1. The description of functional connectivity is based on the quantification of landscape resistance, which represents species-specific movement costs across landscape features. Connectivity models use these costs to identify movement corridors at both individual and population levels and provide management recommendations for populations of conservation interest. Typically, resistance costs assigned to specific land cover types are assumed to be valid for all individuals of the population. Little attention has been paid to intraspecific variation in resistance costs due to age or dispersal syndrome, which may significantly affect model predictions.

2. We quantified resistance costs in an expanding invasive population of the African clawed frog Xenopus laevis in Western France. In this principally aquatic amphibian, juveniles, sub-adults and adults disperse overland. The enhancement of dispersal traits via spatial sorting has been also observed at the range periphery of the population. Resistance costs, and thus connectivity, might vary as a function of life stage and position within the invaded range.

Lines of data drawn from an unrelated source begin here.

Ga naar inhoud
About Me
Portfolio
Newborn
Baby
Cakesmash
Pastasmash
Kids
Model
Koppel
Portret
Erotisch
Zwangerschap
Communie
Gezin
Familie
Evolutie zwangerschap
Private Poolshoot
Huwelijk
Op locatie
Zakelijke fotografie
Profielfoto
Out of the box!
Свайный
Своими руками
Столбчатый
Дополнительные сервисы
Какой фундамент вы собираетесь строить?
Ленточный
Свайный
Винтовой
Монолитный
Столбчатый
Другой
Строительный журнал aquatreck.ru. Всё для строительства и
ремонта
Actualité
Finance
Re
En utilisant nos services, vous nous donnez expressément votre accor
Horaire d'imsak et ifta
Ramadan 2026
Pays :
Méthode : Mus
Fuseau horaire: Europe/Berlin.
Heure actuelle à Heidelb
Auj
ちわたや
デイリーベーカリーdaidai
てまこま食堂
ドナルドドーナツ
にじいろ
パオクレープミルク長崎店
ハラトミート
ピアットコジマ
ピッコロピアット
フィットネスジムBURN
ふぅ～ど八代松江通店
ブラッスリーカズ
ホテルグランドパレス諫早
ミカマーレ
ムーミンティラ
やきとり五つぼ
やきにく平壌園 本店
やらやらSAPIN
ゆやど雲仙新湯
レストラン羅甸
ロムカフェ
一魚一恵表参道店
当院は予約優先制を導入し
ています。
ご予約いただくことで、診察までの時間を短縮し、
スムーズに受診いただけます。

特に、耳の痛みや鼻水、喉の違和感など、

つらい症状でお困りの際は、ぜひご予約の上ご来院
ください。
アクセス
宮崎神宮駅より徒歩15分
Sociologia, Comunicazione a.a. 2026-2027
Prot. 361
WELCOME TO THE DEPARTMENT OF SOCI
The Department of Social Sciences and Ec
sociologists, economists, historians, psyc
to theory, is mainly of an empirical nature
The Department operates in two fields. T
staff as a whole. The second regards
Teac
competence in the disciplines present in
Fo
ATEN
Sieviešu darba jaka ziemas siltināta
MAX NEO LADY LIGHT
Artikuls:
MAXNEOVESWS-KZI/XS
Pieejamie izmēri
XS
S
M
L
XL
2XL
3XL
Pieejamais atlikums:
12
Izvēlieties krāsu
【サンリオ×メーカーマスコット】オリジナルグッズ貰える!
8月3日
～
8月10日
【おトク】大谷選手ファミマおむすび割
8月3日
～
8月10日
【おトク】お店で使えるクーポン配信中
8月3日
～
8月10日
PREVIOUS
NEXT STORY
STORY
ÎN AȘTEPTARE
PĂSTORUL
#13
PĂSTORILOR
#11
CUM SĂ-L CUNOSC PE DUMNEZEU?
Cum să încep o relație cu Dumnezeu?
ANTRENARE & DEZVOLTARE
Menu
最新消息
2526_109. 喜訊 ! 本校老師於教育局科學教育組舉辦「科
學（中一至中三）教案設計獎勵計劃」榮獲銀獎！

3. We assessed multiple dimensions of functional connectivity. On various land cover types, we measured locomotion, as crossing speed, in different post-metamorphic age classes, and dehydration, sensitivity of locomotion to dehydration, and substrate preference in juveniles. We also tested the effect of the position in the invaded range (core vs. periphery) on individual performances.

4. In juveniles, general trends toward higher resistance costs on grass and lower resistance costs on bare soil and asphalt were observed, although not all experiments provided the same cost configurations. Resistance to locomotion varied between age classes, with adults and subadults facing lower costs than juveniles, particularly when crossing structurally complex land cover types like grass and leaf litter. The position in the range had a minor effect on landscape resistance, and only in the dehydration experiment, where water loss in juveniles was lower at the range periphery.

5. Depicting functional connectivity requires: i) assessing multiple dimensions of behavioural and physiological challenges faced by animals during movement; ii) considering factors, such as age and dispersal syndrome, that may affect movement at both individual and population level. Ignoring this complexity might generate unreliable connectivity models and provide unsupported management recommendations for conservation.